AllenInstitute / AllenSDK

code for reading and processing Allen Institute for Brain Science data
https://allensdk.readthedocs.io/en/latest/
Other
343 stars 149 forks source link

Research the DEWARPING_QUEUE in order to upgrade to Python 3 #1130

Closed wbwakeman closed 4 years ago

wbwakeman commented 4 years ago

A critical component of the Scientifica ophys processing pipeline is the step to dewarp the acquired images. More background is available at http://confluence.corp.alleninstitute.org/display/IT/Brain+Observatory+Ophys+Dewarp+module This module needs to be updated to run on Python 3.

We are currently running it using this Python2.7 environment: /shared/bioapps/infoapps/lims2_modules/lib/python/run_python.sh

Would like to run it as a module with the same environment as other AllenSDK modules: /allen/aibs/technology/conda/production/allensdk_py36/

An example of the command that is run is in /allen/programs/braintv/production/visualbehavior/prod3/specimen_920769585/ophys_session_971851886/ophys_experiment_972201499/DEWARPING_QUEUE_972201501.pbs

http://stash.corp.alleninstitute.org/projects/INF/repos/lims2_modules/browse/CAM/sine_dewarp/sine_dewarp.py?at=release

In order to begin this, we need to better understand the state of this code, and map out a plan for upgrading it to use Python3 and to be containerized.

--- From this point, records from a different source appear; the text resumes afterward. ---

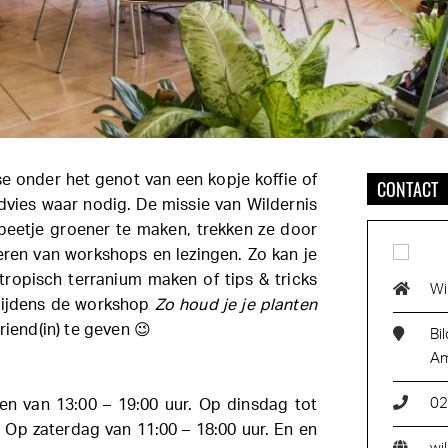
se onder het genot van een kopje koffie of
CONTACT
advies waar nodig. De missie van Wildernis
eetje groener te maken, trekken ze door
eren van workshops en lezingen. Zo kan je
tropisch terranium maken of tips & tricks
Wi
 tijdens de workshop
Zo houd je je planten
riend(in) te geven 😉
Bi
Am
02
n van 13:00 – 19:00 uur. Op dinsdag tot
. Op zaterdag van 11:00 – 18:00 uur. En en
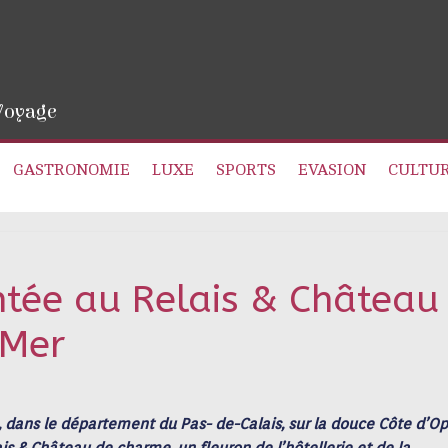
 Voyage
GASTRONOMIE
LUXE
SPORTS
EVASION
CULTU
tée au Relais & Château
-Mer
 dans le département du Pas- de-Calais, sur la douce Côte d’Op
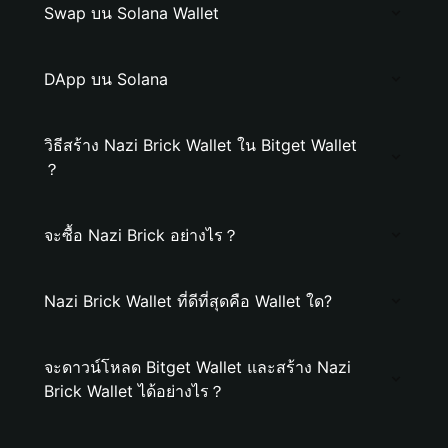
Swap บน Solana Wallet
DApp บน Solana
วิธีสร้าง Nazi Brick Wallet ใน Bitget Wallet
？
จะซื้อ Nazi Brick อย่างไร？
Nazi Brick Wallet ที่ดีที่สุดคือ Wallet ใด?
จะดาวน์โหลด Bitget Wallet และสร้าง Nazi
Brick Wallet ได้อย่างไร？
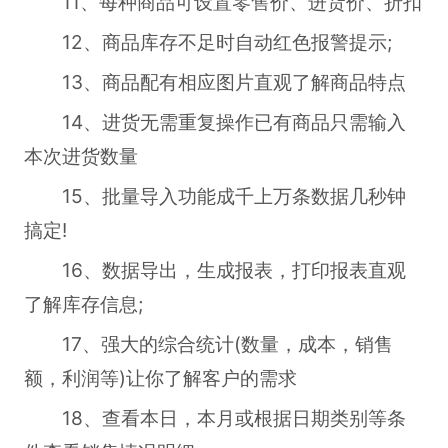
11、每种商品可设置零售价、进货价、折扣
12、商品库存不足时自动红色报警提示;
13、商品配有相应图片直观了解商品特点
14、进货无需重复操作已有商品只需输入
本次进货数量
15、批量导入功能成千上万条数据几秒钟
搞定!
16、数据导出，生成报表，打印报表直观
了解库存信息;
17、强大的综合统计(数量，成本，销售
额，利润等)让你了解客户的需求
18、查看本日，本月或根据日期类别等条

Time-boxed effort limited to 1 - 2 days.

Acceptance criteria:

Matyasz commented 4 years ago

This code looks fairly simple to update to Python 3. Luckily, the only thing it uses from the old version of AllenSDK is the json_utilities, which haven't changed. So that dependency will not be a problem.

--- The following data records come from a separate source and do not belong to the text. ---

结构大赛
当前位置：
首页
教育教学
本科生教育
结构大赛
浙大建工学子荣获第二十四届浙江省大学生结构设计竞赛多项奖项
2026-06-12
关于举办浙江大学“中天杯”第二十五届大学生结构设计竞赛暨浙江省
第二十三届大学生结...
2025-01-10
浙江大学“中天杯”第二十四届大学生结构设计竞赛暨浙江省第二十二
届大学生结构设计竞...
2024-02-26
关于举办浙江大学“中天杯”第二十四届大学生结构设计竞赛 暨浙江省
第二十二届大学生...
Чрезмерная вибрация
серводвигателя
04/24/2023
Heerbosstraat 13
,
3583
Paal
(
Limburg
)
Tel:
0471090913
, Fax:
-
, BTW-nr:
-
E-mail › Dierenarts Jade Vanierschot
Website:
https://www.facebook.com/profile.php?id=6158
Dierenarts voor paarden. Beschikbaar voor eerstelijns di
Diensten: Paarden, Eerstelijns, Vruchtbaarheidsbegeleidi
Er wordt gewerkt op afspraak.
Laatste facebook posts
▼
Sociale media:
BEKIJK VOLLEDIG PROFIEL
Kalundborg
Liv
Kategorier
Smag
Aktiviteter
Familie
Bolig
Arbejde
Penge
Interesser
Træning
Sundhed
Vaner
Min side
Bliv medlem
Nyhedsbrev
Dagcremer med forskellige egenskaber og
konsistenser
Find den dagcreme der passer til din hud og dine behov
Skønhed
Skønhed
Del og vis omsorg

As far as the code directly in sine_dewarp.py goes, nothing jumps out at me as anything more than a handful of simple syntax changes (print and raise statements that need parentheses, etc.) Of course I would still recommend having some example input/output pairs that can be rerun after making the update to make sure there aren't any hidden changes deeper within one of your dependencies (namely, numpy and pandas).

As far as a path forward, I would recommend making the few obvious changes to the syntax, then pick on of the input examples mentioned above and try to run it on that. It will likely break, but that will show exactly which APIs have had breaking changes deeper down. I investigated a few (like multiprocessing, os, functools) and haven't found any changes that (at the surface level) will cause any problems.

Also I noticed that there is an outdated version of the AllenSDK json_utilities that was copied into this directory and (at some point) used. This will no longer be possible, since that code is all in Python 2 specific syntax (it could be updated as well but honestly I recommend just deleting it since you have the AllenSDK import now).